/---

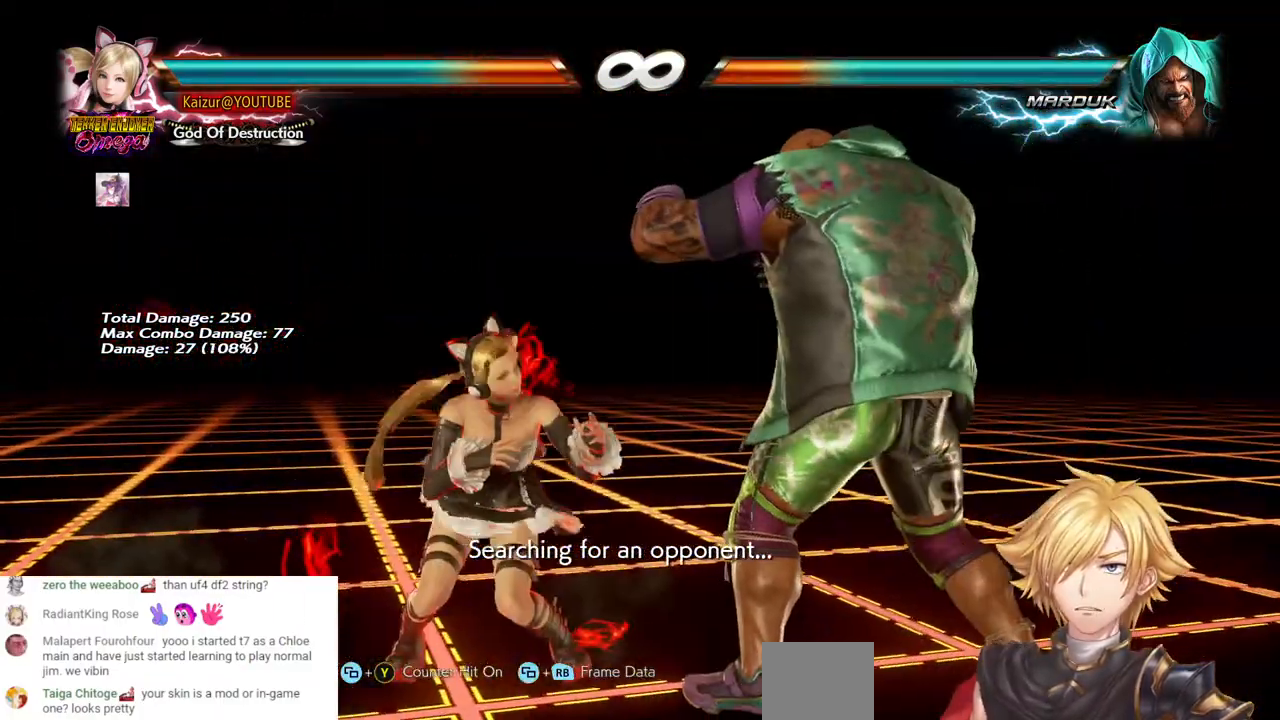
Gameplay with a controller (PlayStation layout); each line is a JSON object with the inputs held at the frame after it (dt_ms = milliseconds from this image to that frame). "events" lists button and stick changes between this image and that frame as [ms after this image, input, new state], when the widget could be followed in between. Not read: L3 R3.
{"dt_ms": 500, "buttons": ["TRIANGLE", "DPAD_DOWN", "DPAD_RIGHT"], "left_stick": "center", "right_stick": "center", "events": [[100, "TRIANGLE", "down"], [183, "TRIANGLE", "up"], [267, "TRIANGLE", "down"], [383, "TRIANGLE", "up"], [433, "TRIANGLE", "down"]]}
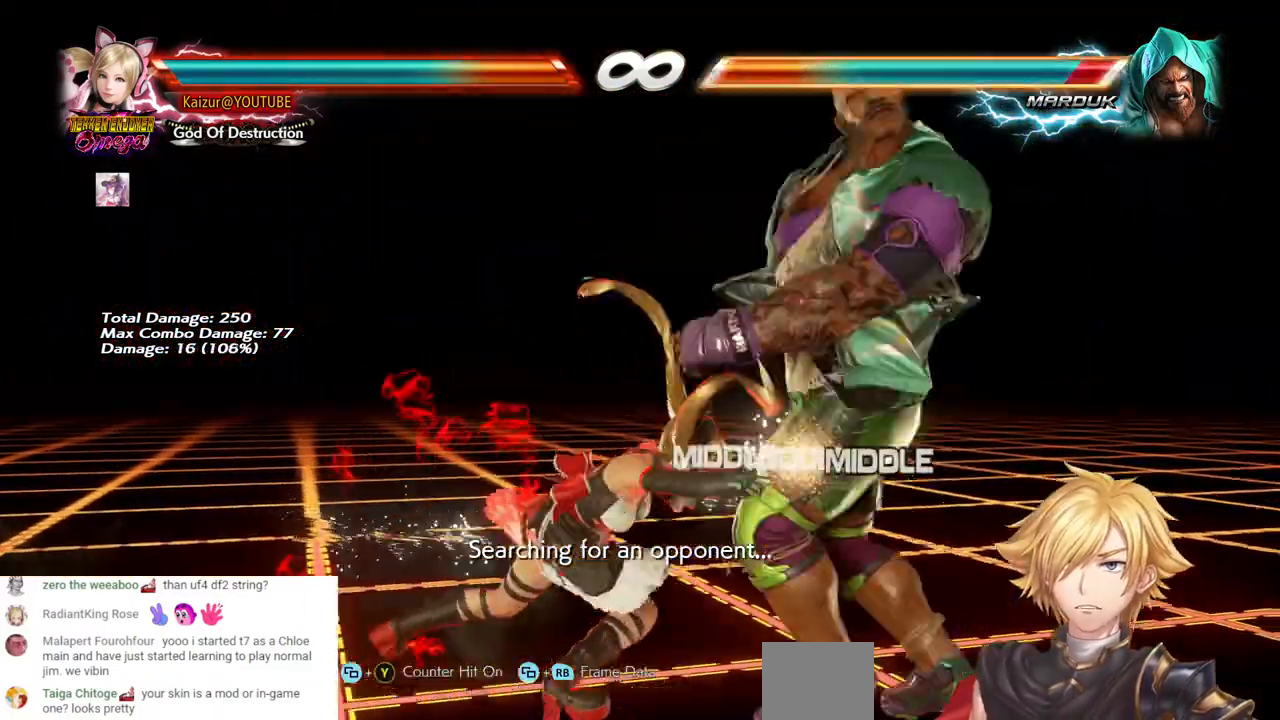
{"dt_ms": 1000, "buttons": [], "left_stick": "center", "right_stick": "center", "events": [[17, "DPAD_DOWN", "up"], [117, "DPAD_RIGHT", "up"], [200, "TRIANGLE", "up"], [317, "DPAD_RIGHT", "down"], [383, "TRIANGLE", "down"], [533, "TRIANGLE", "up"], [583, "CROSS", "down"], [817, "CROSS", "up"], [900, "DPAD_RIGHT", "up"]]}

\---

• **Your objective**: In the listing above, find each line with the word "buttons" and copy it out.

• **Task solution**:
{"dt_ms": 500, "buttons": ["TRIANGLE", "DPAD_DOWN", "DPAD_RIGHT"], "left_stick": "center", "right_stick": "center", "events": [[100, "TRIANGLE", "down"], [183, "TRIANGLE", "up"], [267, "TRIANGLE", "down"], [383, "TRIANGLE", "up"], [433, "TRIANGLE", "down"]]}
{"dt_ms": 1000, "buttons": [], "left_stick": "center", "right_stick": "center", "events": [[17, "DPAD_DOWN", "up"], [117, "DPAD_RIGHT", "up"], [200, "TRIANGLE", "up"], [317, "DPAD_RIGHT", "down"], [383, "TRIANGLE", "down"], [533, "TRIANGLE", "up"], [583, "CROSS", "down"], [817, "CROSS", "up"], [900, "DPAD_RIGHT", "up"]]}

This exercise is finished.